### Work required
Reproduce the lines below exactly, from the one containing "BESTSELLER N. 7" through the one containing "balcon sau în", both included. Leave out any pictures.

### Provided data
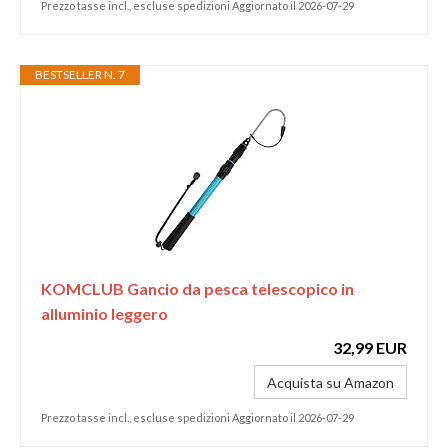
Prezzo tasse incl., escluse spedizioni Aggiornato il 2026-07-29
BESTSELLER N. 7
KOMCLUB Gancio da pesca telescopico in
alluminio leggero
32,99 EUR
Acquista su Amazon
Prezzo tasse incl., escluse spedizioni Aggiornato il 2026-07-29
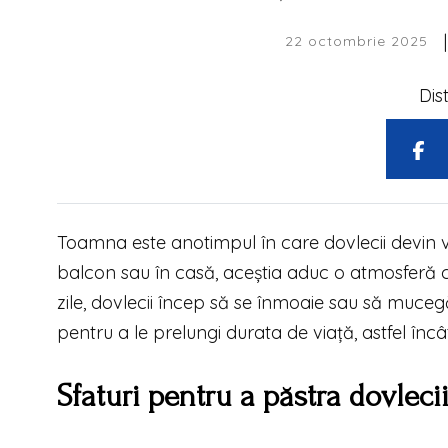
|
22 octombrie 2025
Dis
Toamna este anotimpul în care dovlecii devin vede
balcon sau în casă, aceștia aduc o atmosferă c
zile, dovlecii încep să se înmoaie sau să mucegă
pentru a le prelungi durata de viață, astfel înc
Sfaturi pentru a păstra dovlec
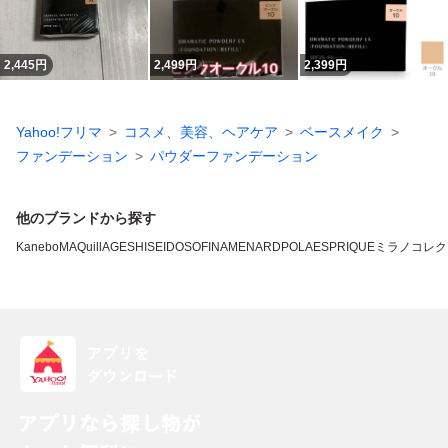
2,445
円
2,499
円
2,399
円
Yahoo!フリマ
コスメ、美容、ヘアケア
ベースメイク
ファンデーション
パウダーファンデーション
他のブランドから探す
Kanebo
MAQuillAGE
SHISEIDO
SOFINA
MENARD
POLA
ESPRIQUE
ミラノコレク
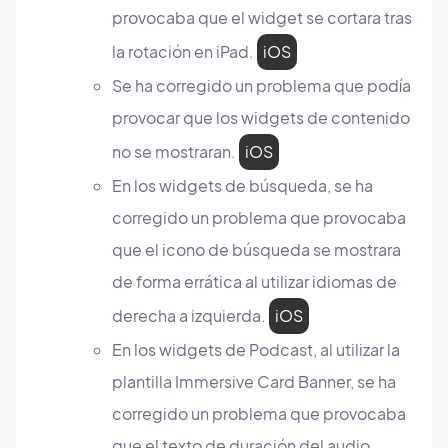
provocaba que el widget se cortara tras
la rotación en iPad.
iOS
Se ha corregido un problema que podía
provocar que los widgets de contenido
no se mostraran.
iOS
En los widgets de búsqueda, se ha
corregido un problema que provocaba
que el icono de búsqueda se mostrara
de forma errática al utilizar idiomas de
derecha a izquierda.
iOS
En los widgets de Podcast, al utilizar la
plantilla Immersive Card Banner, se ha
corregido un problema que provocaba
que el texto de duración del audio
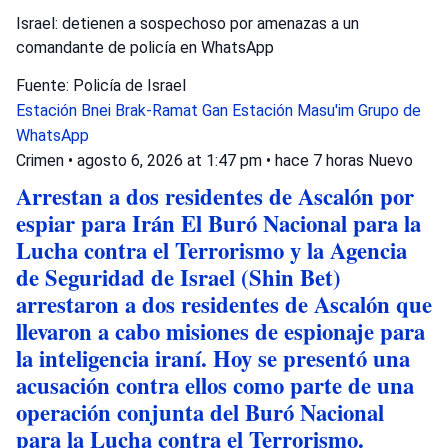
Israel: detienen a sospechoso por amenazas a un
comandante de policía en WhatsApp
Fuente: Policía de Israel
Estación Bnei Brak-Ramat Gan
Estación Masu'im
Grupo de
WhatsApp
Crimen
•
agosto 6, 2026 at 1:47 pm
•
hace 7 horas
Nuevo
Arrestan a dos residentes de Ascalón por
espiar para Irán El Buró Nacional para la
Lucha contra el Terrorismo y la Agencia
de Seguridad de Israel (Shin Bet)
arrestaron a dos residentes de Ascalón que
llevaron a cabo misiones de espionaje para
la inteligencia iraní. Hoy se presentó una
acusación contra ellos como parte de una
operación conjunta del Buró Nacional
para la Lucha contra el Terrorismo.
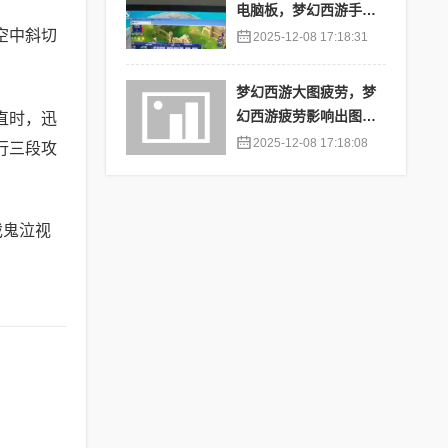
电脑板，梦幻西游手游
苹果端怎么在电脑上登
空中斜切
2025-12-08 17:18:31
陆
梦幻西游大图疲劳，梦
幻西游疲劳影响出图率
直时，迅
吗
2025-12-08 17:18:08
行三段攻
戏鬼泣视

### Answer to this task
BESTSELLER N. 7
KOMCLUB Gancio da pesca telescopico in
alluminio leggero
32,99 EUR
Acquista su Amazon
Prezzo tasse incl., escluse spedizioni Aggiornato il 2026-07-29
|
22 octombrie 2025
Dis
Toamna este anotimpul în care dovlecii devin vede
balcon sau în casă, aceștia aduc o atmosferă c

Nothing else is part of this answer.